Differences to IDaaS
IDaaS does not know residents but only mobile devices, secured objects (i.e. locks) and tokens (i.e. permissions). When you use the IDaaS API and want to initialize a mobile device, you need an API key instead of an invitation. This API key is not personalized but valid for the whole ecosystem of that operator. Therefore, you require the knowledge of the mobile device ID that was generated during the initialization process in order to create tokens for that device.
It's also important to know that when using IDaaS, you can choose a keychain security level on iOS: BlueIDKeychainSecurityLevelBackgroundTasksEnabled matches the one used on ACaaS which gives you control over the BlueID SDK even if the app is in background (e.g. for synchronizing the app in the background) whereas BlueIDKeychainSecurityLevelHigh requires the app to be in the foreground.
App-specific configuration for initialization
For this part, we assume that the tenant configured that the app listens to the URL scheme my-blueid-app.
On Android, you have to specify an intent filter for your activity that includes a data tag with the scheme my-blueid-app.
On iOS, you have to configure it through Xcode by going to your app's "Info" settings and then adding a new URL Type with the appropriate URL scheme ("my-blueid-app" on the example above) and role "Viewer"
Testing initialization process for development
As already mentioned, you normally need an adapted tenant to match your personal URL scheme. Then you just send an invitation to your e-mail address and open that in your smartphone. If that's not possible for some reason, there are ways to emulate that.
The easiest one would be to install a QR code scanner app on your phone.

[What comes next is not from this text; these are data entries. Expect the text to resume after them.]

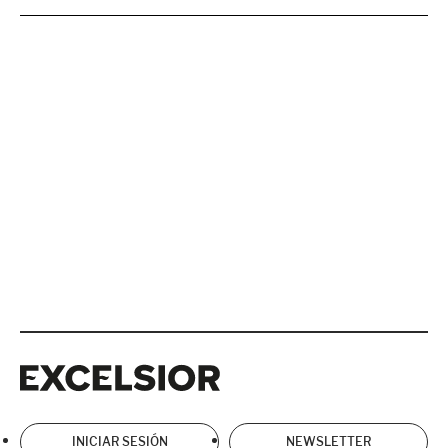
Excelsior
Excelsior
INICIAR SESIÓN
NEWSLETTER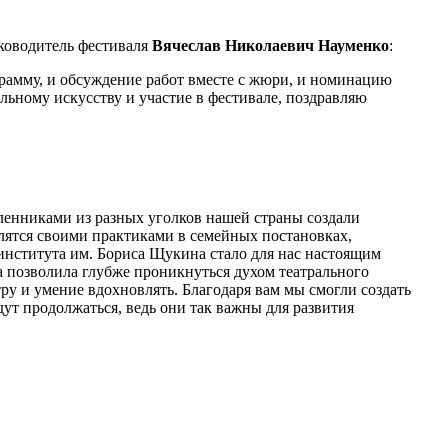
уководитель фестиваля
Вячеслав Николаевич Науменко
:
грамму, и обсуждение работ вместе с жюри, и номинацию
альному искусству и участие в фестивале, поздравляю
ленниками из разных уголков нашей страны создали
елятся своими практиками в семейных постановках,
института им. Бориса Щукина стало для нас настоящим
а позволила глубже проникнуться духом театрального
ру и умение вдохновлять. Благодаря вам мы смогли создать
дут продолжаться, ведь они так важны для развития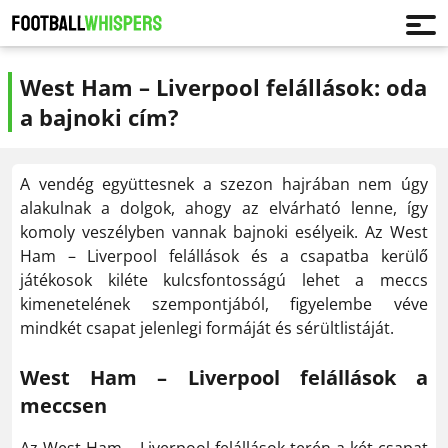
West Ham – Liverpool felállások: oda
a bajnoki cím?
A vendég együttesnek a szezon hajrában nem úgy
alakulnak a dolgok, ahogy az elvárható lenne, így
komoly veszélyben vannak bajnoki esélyeik. Az West
Ham – Liverpool felállások és a csapatba kerülő
játékosok kiléte kulcsfontosságú lehet a meccs
kimenetelének szempontjából, figyelembe véve
mindkét csapat jelenlegi formáját és sérültlistáját.
West Ham – Liverpool felállások a
meccsen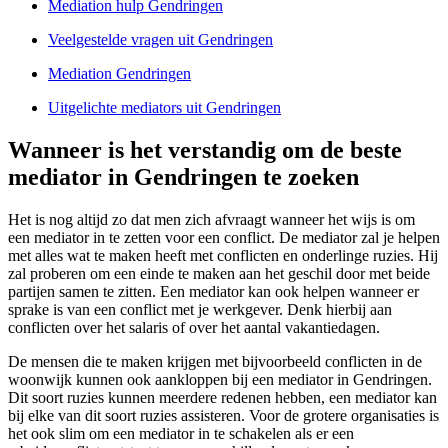
Mediation hulp Gendringen
Veelgestelde vragen uit Gendringen
Mediation Gendringen
Uitgelichte mediators uit Gendringen
Wanneer is het verstandig om de beste
mediator in Gendringen te zoeken
Het is nog altijd zo dat men zich afvraagt wanneer het wijs is om
een mediator in te zetten voor een conflict. De mediator zal je helpen
met alles wat te maken heeft met conflicten en onderlinge ruzies. Hij
zal proberen om een einde te maken aan het geschil door met beide
partijen samen te zitten. Een mediator kan ook helpen wanneer er
sprake is van een conflict met je werkgever. Denk hierbij aan
conflicten over het salaris of over het aantal vakantiedagen.
De mensen die te maken krijgen met bijvoorbeeld conflicten in de
woonwijk kunnen ook aankloppen bij een mediator in Gendringen.
Dit soort ruzies kunnen meerdere redenen hebben, een mediator kan
bij elke van dit soort ruzies assisteren. Voor de grotere organisaties is
het ook slim om een mediator in te schakelen als er een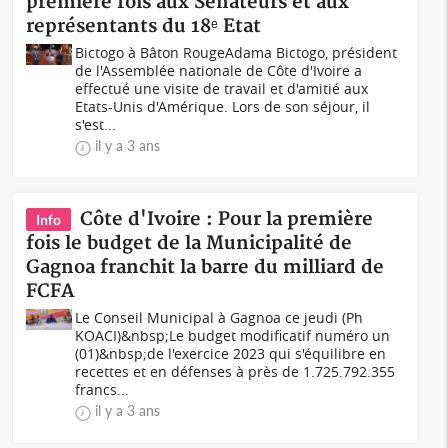
première fois aux Sénateurs et aux
représentants du 18ᵉ Etat
Bictogo à Bâton Rouge Adama Bictogo, président
de l'Assemblée nationale de Côte d'Ivoire a
effectué une visite de travail et d'amitié aux
Etats-Unis d'Amérique. Lors de son séjour, il
s'est...
il y a 3 ans
Côte d'Ivoire : Pour la première
Info
fois le budget de la Municipalité de
Gagnoa franchit la barre du milliard de
FCFA
Le Conseil Municipal à Gagnoa ce jeudi (Ph
KOACI)&nbsp;Le budget modificatif numéro un
(01)&nbsp;de l'exercice 2023 qui s'équilibre en
recettes et en défenses à près de 1.725.792.355
francs...
il y a 3 ans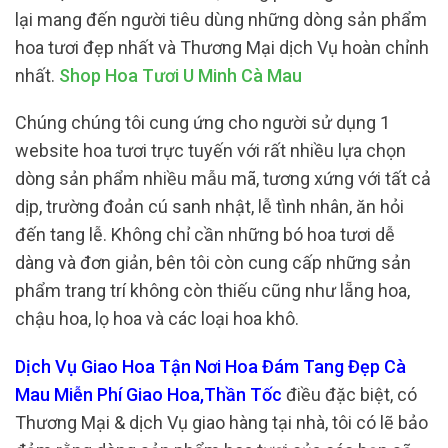
lại mang đến người tiêu dùng những dòng sản phẩm
hoa tươi đẹp nhất và Thương Mại dịch Vụ hoàn chỉnh
nhất.
Shop Hoa Tươi U Minh Cà Mau
Chúng chúng tôi cung ứng cho người sử dụng 1
website hoa tươi trực tuyến với rất nhiều lựa chọn
dòng sản phẩm nhiều mẫu mã, tương xứng với tất cả
dịp, trường đoản cú sanh nhật, lễ tình nhân, ăn hỏi
đến tang lễ. Không chỉ cần những bó hoa tươi dễ
dàng và đơn giản, bên tôi còn cung cấp những sản
phẩm trang trí không còn thiếu cũng như lẵng hoa,
chậu hoa, lọ hoa và các loại hoa khô.
Dịch Vụ Giao Hoa Tận Nơi Hoa Đám Tang Đẹp Cà
Mau Miễn Phí Giao Hoa,Thần Tốc
điều đặc biệt, có
Thương Mại & dịch Vụ giao hàng tại nhà, tôi có lẽ bảo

Then
- copy your invitation link
- go to a QR code generator website
- paste your invitation link there
- change the URL from
- scan that URL which should open the app
On Android, you can also use ADB to send the changed URL like
adb shell am start -a android.intent.action.VIEW -d "my-blueid-app://invitation?code=<YOUR CODE>.
After a mobile was initialized, we need to synchronize it to fetch the permissions that were granted to us from the backend. We encourage you to trigger the synchronization regularly, so that the user always has the right information and doesn't wonder why a command execution failed.
Three ways of synchronization are:
- periodically while the app is in background
- automatically when the app enters foreground
- automatically by notifications from the backend
Currently, there's no support for either way in the SDK but the first two ones are trivial to implement. Please see Apple's UserNotifications framework and Google's Firebase Cloud Messaging in order to implement push notifications.
To keep things simple, in the BlueID Example App we only support manual synchronization.
Let's get to the part that BlueID was built for: Sending commands to an object, i.e. opening a lock! Now we synchronized our keys to the mobile device, we are able to use them to authorize ourselves to a lock.
In ACaaS, this is very simple: You just select an lock say "execute command!" with any additional info. Of course - if you want to for any good reason - you are free to define all parameters like channel and command yourself, but you don't have to. By default, BlueID chooses to use Bluetooth Smart as channel and the "tokn" command as this is the default command when creating a key in Access.
The command execution will either fail with an error (iOS) or exception (Android) or return a command execution response with a code and probably some data.
Differences to IDaaS
On IDaaS, the BlueIDMobileDevice instance is the mainstay of the SDK. So you also need to trigger a command execution by this API and you have to tell the SDK which channel and which command to use. You can iterate through the available (meaning: you have tokens for that that are now valid) ones using the SecuredObject interface.